Work instruction: Each record is to be repeated exactly as it stands below.

Supplied material:
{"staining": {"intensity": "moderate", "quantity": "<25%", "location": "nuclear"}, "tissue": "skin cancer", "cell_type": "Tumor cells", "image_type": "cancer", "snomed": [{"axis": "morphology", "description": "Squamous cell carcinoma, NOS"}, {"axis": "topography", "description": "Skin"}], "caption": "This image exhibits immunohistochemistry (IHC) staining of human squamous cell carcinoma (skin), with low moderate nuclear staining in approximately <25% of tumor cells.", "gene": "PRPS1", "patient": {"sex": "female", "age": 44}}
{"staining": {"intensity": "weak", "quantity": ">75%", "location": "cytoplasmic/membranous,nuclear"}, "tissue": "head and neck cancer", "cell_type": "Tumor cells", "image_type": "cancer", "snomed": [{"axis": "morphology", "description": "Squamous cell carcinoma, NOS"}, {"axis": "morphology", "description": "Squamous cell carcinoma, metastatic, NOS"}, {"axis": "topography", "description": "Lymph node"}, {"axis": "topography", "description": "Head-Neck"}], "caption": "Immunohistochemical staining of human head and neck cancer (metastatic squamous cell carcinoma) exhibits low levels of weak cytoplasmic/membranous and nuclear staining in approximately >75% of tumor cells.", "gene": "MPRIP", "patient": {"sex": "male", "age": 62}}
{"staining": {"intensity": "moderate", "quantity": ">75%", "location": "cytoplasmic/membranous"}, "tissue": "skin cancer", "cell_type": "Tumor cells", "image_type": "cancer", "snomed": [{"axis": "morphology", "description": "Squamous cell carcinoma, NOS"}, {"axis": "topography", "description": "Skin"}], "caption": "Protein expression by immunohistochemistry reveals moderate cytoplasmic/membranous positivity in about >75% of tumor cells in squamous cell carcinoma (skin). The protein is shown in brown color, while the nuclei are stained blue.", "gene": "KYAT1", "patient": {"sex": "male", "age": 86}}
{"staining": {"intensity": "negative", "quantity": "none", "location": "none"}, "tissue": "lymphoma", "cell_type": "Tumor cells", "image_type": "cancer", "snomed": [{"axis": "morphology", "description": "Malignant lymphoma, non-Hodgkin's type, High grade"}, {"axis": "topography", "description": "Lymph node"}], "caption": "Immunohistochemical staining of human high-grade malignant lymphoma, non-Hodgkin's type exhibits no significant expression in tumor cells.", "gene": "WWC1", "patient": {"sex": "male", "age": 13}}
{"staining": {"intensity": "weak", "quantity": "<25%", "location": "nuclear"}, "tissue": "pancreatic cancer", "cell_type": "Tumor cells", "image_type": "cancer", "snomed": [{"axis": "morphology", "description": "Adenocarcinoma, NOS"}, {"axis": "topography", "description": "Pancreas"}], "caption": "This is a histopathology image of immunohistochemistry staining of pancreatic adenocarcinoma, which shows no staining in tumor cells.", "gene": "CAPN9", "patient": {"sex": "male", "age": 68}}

Output of the exercise:
{"staining": {"intensity": "moderate", "quantity": "<25%", "location": "nuclear"}, "tissue": "skin cancer", "cell_type": "Tumor cells", "image_type": "cancer", "snomed": [{"axis": "morphology", "description": "Squamous cell carcinoma, NOS"}, {"axis": "topography", "description": "Skin"}], "caption": "This image exhibits immunohistochemistry (IHC) staining of human squamous cell carcinoma (skin), with low moderate nuclear staining in approximately <25% of tumor cells.", "gene": "PRPS1", "patient": {"sex": "female", "age": 44}}
{"staining": {"intensity": "weak", "quantity": ">75%", "location": "cytoplasmic/membranous,nuclear"}, "tissue": "head and neck cancer", "cell_type": "Tumor cells", "image_type": "cancer", "snomed": [{"axis": "morphology", "description": "Squamous cell carcinoma, NOS"}, {"axis": "morphology", "description": "Squamous cell carcinoma, metastatic, NOS"}, {"axis": "topography", "description": "Lymph node"}, {"axis": "topography", "description": "Head-Neck"}], "caption": "Immunohistochemical staining of human head and neck cancer (metastatic squamous cell carcinoma) exhibits low levels of weak cytoplasmic/membranous and nuclear staining in approximately >75% of tumor cells.", "gene": "MPRIP", "patient": {"sex": "male", "age": 62}}
{"staining": {"intensity": "moderate", "quantity": ">75%", "location": "cytoplasmic/membranous"}, "tissue": "skin cancer", "cell_type": "Tumor cells", "image_type": "cancer", "snomed": [{"axis": "morphology", "description": "Squamous cell carcinoma, NOS"}, {"axis": "topography", "description": "Skin"}], "caption": "Protein expression by immunohistochemistry reveals moderate cytoplasmic/membranous positivity in about >75% of tumor cells in squamous cell carcinoma (skin). The protein is shown in brown color, while the nuclei are stained blue.", "gene": "KYAT1", "patient": {"sex": "male", "age": 86}}
{"staining": {"intensity": "negative", "quantity": "none", "location": "none"}, "tissue": "lymphoma", "cell_type": "Tumor cells", "image_type": "cancer", "snomed": [{"axis": "morphology", "description": "Malignant lymphoma, non-Hodgkin's type, High grade"}, {"axis": "topography", "description": "Lymph node"}], "caption": "Immunohistochemical staining of human high-grade malignant lymphoma, non-Hodgkin's type exhibits no significant expression in tumor cells.", "gene": "WWC1", "patient": {"sex": "male", "age": 13}}
{"staining": {"intensity": "weak", "quantity": "<25%", "location": "nuclear"}, "tissue": "pancreatic cancer", "cell_type": "Tumor cells", "image_type": "cancer", "snomed": [{"axis": "morphology", "description": "Adenocarcinoma, NOS"}, {"axis": "topography", "description": "Pancreas"}], "caption": "This is a histopathology image of immunohistochemistry staining of pancreatic adenocarcinoma, which shows no staining in tumor cells.", "gene": "CAPN9", "patient": {"sex": "male", "age": 68}}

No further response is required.